Análise | Poder e Política

As fake news, o ódio na internet e como ser um alvo sem ter nada a ver com a história

Eu, jornalista mineira, fui confundida com homônima da Folha de S. Paulo e sofri ataques de apoiadores do candidato Bolsonaro na internet.

No dia 26 de setembro, o site da Folha de S. Paulo divulgou uma matéria sobre a ex-mulher do candidato à Presidência Jair Bolsonaro e o fato de ela ter sido ameaçada por ele no passado. Apoiadores do candidato se revoltaram com o teor da reportagem, chamando-a de fake (ainda que tivesse sido publicada com base em documentos do Itamaraty), pois a ex-mulher em questão foi a público negar o caso. O humorista Danilo Gentili tuitou sobre essa história toda, dando “a dica” de que sempre se deve procurar quem é a autora da notícia, apontando para o fato de que um dos responsáveis pela matéria, a jornalista Marina Dias – minha homônima de nome e profissão, digamos – é filha de José Américo Dias, que ocupou a secretaria nacional de comunicação do PT.  

O post de Gentili foi a chama que os internautas sem escrúpulos precisavam para começar uma caça à bruxa. E encontrar a bruxa errada. Um perfil do Twitter puxou a minha foto na internet e fez uma montagem com as informações da jornalista da Folha. Essa imagem havia sido retuitada 600 vezes até às 5h da manhã do dia 27, quando eu tomei conhecimento do caso. Outra pessoa, na mesma thread – aquela iniciada por Gentili -, publicou meus dados pessoais. E outras centenas xingaram a Marina Dias (qual delas?) de vagabunda, cadela de rua, puta, entre outros nomes. No Facebook, um único perfil já tinha gerado 50 mil compartilhamentos quando eu finalmente consegui pedir para essa pessoa retirá-lo, pois se tratava de fake news.

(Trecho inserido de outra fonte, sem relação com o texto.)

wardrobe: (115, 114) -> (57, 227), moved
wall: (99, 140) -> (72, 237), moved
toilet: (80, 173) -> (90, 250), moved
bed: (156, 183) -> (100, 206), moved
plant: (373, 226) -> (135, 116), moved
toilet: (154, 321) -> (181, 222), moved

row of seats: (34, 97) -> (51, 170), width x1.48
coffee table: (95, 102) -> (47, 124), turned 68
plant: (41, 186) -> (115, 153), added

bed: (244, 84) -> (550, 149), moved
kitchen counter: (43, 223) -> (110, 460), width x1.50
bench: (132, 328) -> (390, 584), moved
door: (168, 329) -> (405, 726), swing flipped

É até difícil dar dimensão para o que aconteceu, considerando que os ocorridos são absurdos em tantos níveis. A começar pela busca de um alvo, da jornalista, para jogar aos leões da internet – e, sabe-se lá, aos da vida real também. Em seguida, o fato de que execrar nas redes tem mais valor do que garantir que o alvo seja o correto (ainda que ninguém devesse ser alvo desse tipo de ataque e ameaça). Eu, meus familiares, amigos, colegas pedimos para vários perfis do Facebook retirarem o post. Uma das pessoas que compartilharam minha foto, ao ser avisada de que aquela jornalista não era da Folha, respondeu, questionando: “mas tem os mesmos princípios que ela?”

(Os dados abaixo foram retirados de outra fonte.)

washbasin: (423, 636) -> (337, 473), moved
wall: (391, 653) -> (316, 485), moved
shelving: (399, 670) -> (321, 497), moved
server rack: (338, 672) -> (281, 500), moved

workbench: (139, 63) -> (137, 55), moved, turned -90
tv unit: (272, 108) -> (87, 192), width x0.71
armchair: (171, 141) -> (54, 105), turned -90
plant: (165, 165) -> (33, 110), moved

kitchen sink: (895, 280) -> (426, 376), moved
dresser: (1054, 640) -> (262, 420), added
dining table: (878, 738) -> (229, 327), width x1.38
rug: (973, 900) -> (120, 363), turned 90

O ódio presente nos comentários não me chocou tanto, pois quem acompanha notícias publicadas em sites vê repostas com teor parecido diariamente. A aparente anonimidade que a internet proporciona dá força a esse tipo de comportamento. A falta de apreço pelo fato, por garantir que o que se repassa tem fundamento, é o que mais me deixou atônita. Já são milhares de pessoas repostando minha foto. Uma delas, quando eu pedi para retirar o post, me respondeu que ele “veio da internet”. Como se a entidade “Internet” fosse única, fosse origem de algo, fosse responsabilizável. E como se retirasse dessa pessoa a responsabilidade de ter repassado uma mentira.

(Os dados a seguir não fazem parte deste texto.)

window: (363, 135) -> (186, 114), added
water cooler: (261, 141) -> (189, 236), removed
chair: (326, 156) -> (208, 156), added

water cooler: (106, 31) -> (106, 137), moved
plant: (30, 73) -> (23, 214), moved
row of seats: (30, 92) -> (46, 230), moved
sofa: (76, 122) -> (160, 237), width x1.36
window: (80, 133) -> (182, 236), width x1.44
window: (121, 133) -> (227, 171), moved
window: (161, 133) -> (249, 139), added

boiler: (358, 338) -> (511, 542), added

A “Internet”, as redes sociais, tiveram papel essencial em pulverizar a origem da informação e dar espaço e forças às pessoas comuns nesse papel de produtores e distribuidores de notícias. Mas a noção da responsabilidade que é gerar ou divulgar a informação não acompanhou esse processo. A informação está tão capilarizada que ninguém se interessa pela origem. Mas também não se importam com isso. Se vale para ajudar o candidato, independentemente de quem seja, ótimo. E se a pessoa tem a chance de xingar alguém de cadela pelo caminho, melhor ainda.